Hello everyone at Ethereum Research, a while back I spoke to you all about random data compression and how I believe it may be possible. I’ve since made considerable progress from that point, including getting to the point where I believe I can demonstrate my approach. Though my code is designed to run on a Spark cluster – I use 240~ cores for testing 1 / 61 completion of the algorithm which takes a while. In practice a full run of the algorithm would benefit from a larger cluster.
The link to the paper I wrote for my approach is here: 16 Apr, 2021 - An algorithm for random data compression
My attempt to give a simple el5:
- Store data in 17 bit words in a golomb-coded set (GCS) – this has the same properties of a bloom filter but it’s smaller.
- Entire algorithm is then based on recreating words stored in the set.
- Make a list for each word filled by brute forcing every value in a 17 bit word at each offset. These are the candidates.
- Write down the offsets in these lists to the correct word. These are the nodes.
- Break down the nodes into lists of 8 elements. Inside these 8 element lists, break them into pairs.
- Hash each pair, to make a hash list of four hashes.
- Do proof-of-work on each hash, look for patterns that are highly unlikely. Find a nonce that makes the most unlikely pattern.
- Store information about the nonce patterns in meta data with the nonce.
- You can now use the meta-data to build a list of possible 8 element offset lists.
- You write down the correct offset of the 8 element set you want.
I’ve defined a new algorithm for representing information in a probabilistic fashion that can be used to compress random data.
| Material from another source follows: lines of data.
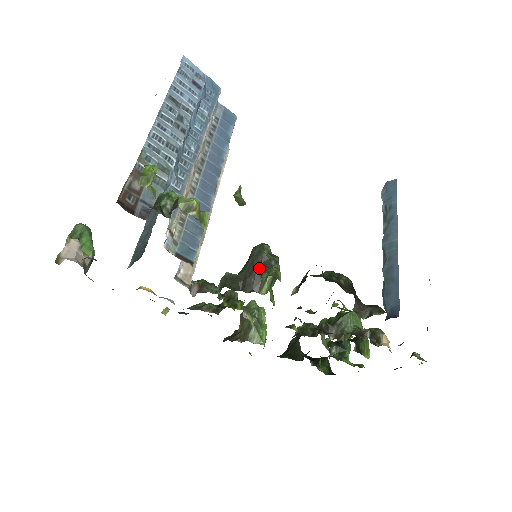
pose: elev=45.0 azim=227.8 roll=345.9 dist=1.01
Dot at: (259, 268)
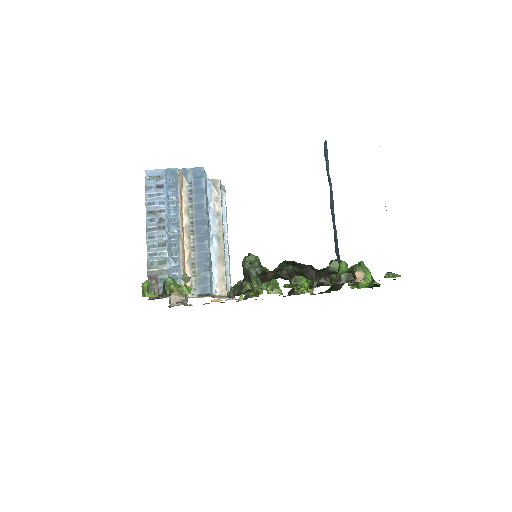
Dot at: (246, 277)
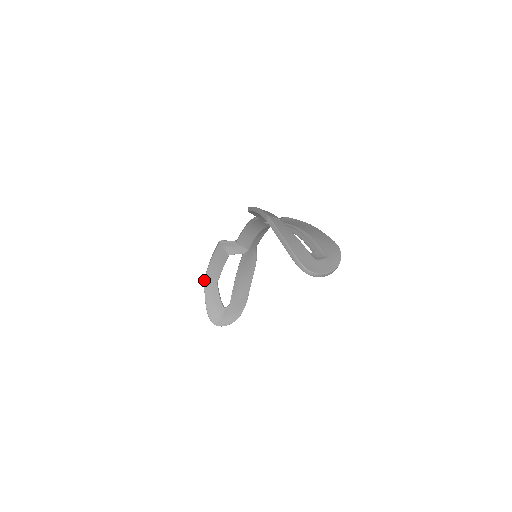
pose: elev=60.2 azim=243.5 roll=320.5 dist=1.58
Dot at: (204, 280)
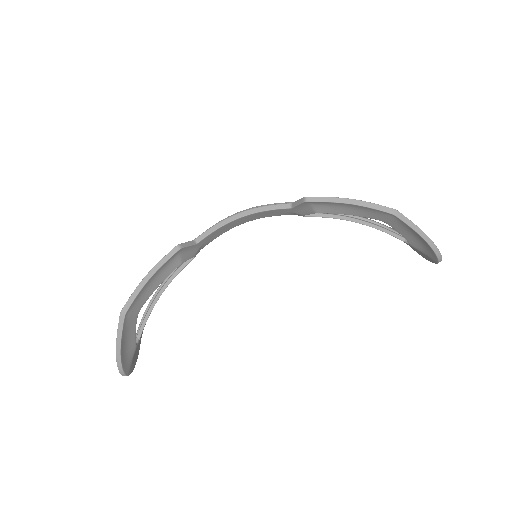
Dot at: (125, 314)
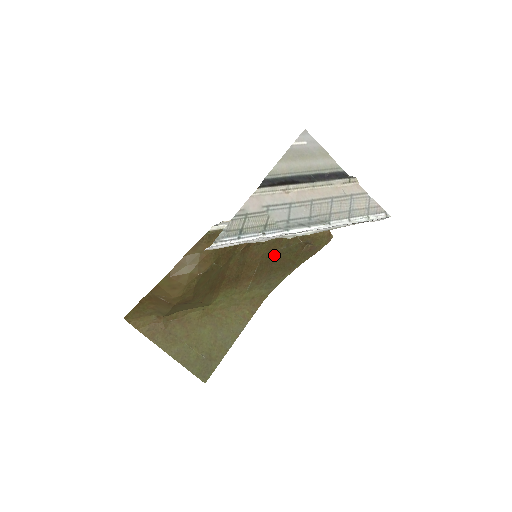
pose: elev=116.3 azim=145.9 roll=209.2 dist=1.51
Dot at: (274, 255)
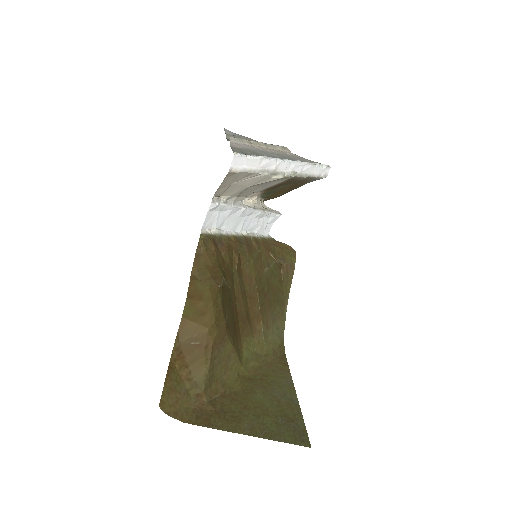
Dot at: (264, 281)
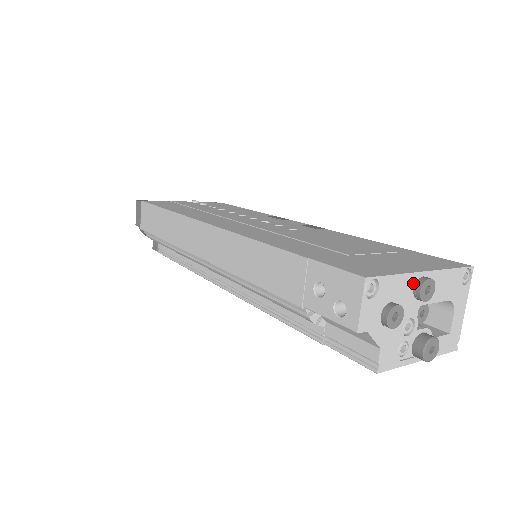
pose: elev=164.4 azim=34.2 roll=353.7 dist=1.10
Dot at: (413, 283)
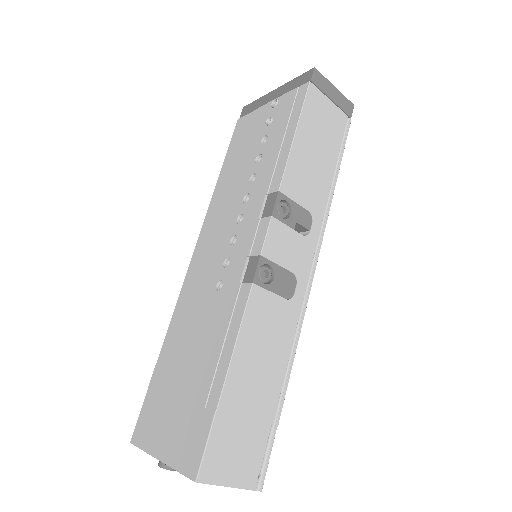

It relies on using the unlikely prefixes in nonce patterns as heuristic filters to recreate indexes that serve as data pointers into a list of tables. Collisions are an expected property of the GCS – and the algorithm is all about reducing result sets in two main stages – the GCS candidates and the q set candidates.
People are going to ask me how this addresses the pigeon hole principle and the answer is that I don’t know. In my mind the GCS structure is a super-position that allows for multiple over-lapping pieces of data to be re-mapped to smaller keys. That’s an inherent properly of what a GCS allows. The collisions are resolved by addressing the indexes to the right words, and then the right list of index lists at the end. This bypasses the address-size restrictions with the counting argument. That’s how I visualize it… maybe I’m wrong though.
At the very least this heuristic algorithm can do things within space restrictions that I’ve never before seen with any other algorithm and I think this makes this a new approach that could be potentially useful. I don’t claim to have all the answers and parts of the paper might make no sense. I’d appreciate it if some smart people could give this a look though! P.S. will be writing basic how-tos for my code experiments on Github but you will need a small cluster to run them!